→ Exercices
1. Dans le texte de présentation des deux musiciennes, relevez toutes les langues dans lesquelles chante Cécile McLorin Salvant.
2. Écrivez la suite du texte de présentation des deux musiciennes, en partant de sa dernière phrase.

→ Texte fourni

────────────────────

Cécile McLorin Salvant
Artiste inclassable, Cécile McLorin Salvant transcende le jazz par une approche singulière mêlant tradition et audace. Récompensée par trois Grammy Awards, elle s’impose comme une voix unique, admirée par Archie Shepp et Wynton Marsalis. Puisant autant dans le jazz classique, le blues, la folk que dans ses racines haïtiennes, elle façonne un univers riche et narratif, inspiré du théâtre et du vaudeville. Son dernier album, porté par la légende de Mélusine, révèle une artiste exploratrice, chantant en français, créole et occitan, réinventant des classiques avec une liberté rare et une grâce intemporelle.
Joy Guidry
Avec Amen, son troisième album, la bassoniste Joy Guidry signe une œuvre intense et libératrice, où la musique devient un espace de transcendance et d’émancipation. Nourrie par son héritage gospel et son immersion dans la scène jazz expérimentale américaine, elle explore des territoires sonores à la croisée de l’avant-garde, de l’improvisation et de la performance. Revendiquée queer, elle fait de sa musique un acte de vérité, mêlant mots, notes déchirantes et nappes envoûtantes pour briser les carcans mentaux. Amen résonne comme une bande-son de survie et de liberté, minimaliste et radicale, bouleversante et nécessaire.

────────────────────

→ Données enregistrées
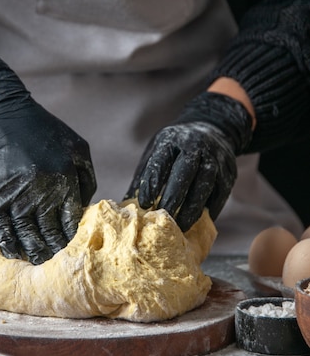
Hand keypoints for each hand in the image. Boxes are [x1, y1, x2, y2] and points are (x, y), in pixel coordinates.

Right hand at [0, 45, 95, 263]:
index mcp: (67, 181)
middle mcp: (43, 193)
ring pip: (28, 235)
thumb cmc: (42, 129)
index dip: (72, 239)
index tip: (72, 249)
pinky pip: (3, 228)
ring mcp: (18, 196)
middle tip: (56, 264)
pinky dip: (8, 243)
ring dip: (33, 252)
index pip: (73, 222)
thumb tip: (85, 207)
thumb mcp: (77, 146)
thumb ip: (86, 177)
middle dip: (54, 251)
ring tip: (37, 263)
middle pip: (51, 233)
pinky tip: (13, 253)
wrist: (0, 113)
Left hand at [125, 92, 252, 231]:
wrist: (212, 128)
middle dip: (174, 197)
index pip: (161, 160)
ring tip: (181, 226)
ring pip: (205, 185)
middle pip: (186, 172)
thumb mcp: (158, 150)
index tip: (144, 203)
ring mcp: (215, 159)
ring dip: (193, 208)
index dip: (153, 182)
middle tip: (164, 219)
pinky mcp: (229, 173)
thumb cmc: (176, 146)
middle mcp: (196, 146)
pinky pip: (220, 194)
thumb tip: (127, 205)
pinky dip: (209, 210)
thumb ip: (145, 175)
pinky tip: (199, 223)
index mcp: (172, 139)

────────────────────

→ Réponses par exercice
1. Français, créole et occitan.

2.
Jupiter & Okwess
Figure emblématique de Kinshasa, Jupiter Bokondji, surnommé le Général Rebelle, mêle depuis des décennies les sons urbains congolais aux influences funk, rock et latines dans son style unique, le bofenia rock. Révélé dans le documentaire "La Danse de Jupiter", il a su imposer son groupe Okwess sur les scènes internationales après avoir longtemps tenté de faire entendre sa musique hors du ghetto. Son dernier album, Ekoya ("ça viendra"), combine grooves explosifs et paroles incisives, dénonçant déforestation, inégalités et conflits. Entre engagement et rythmes percutants, Jupiter & Okwess font danser tout en éveillant les consciences.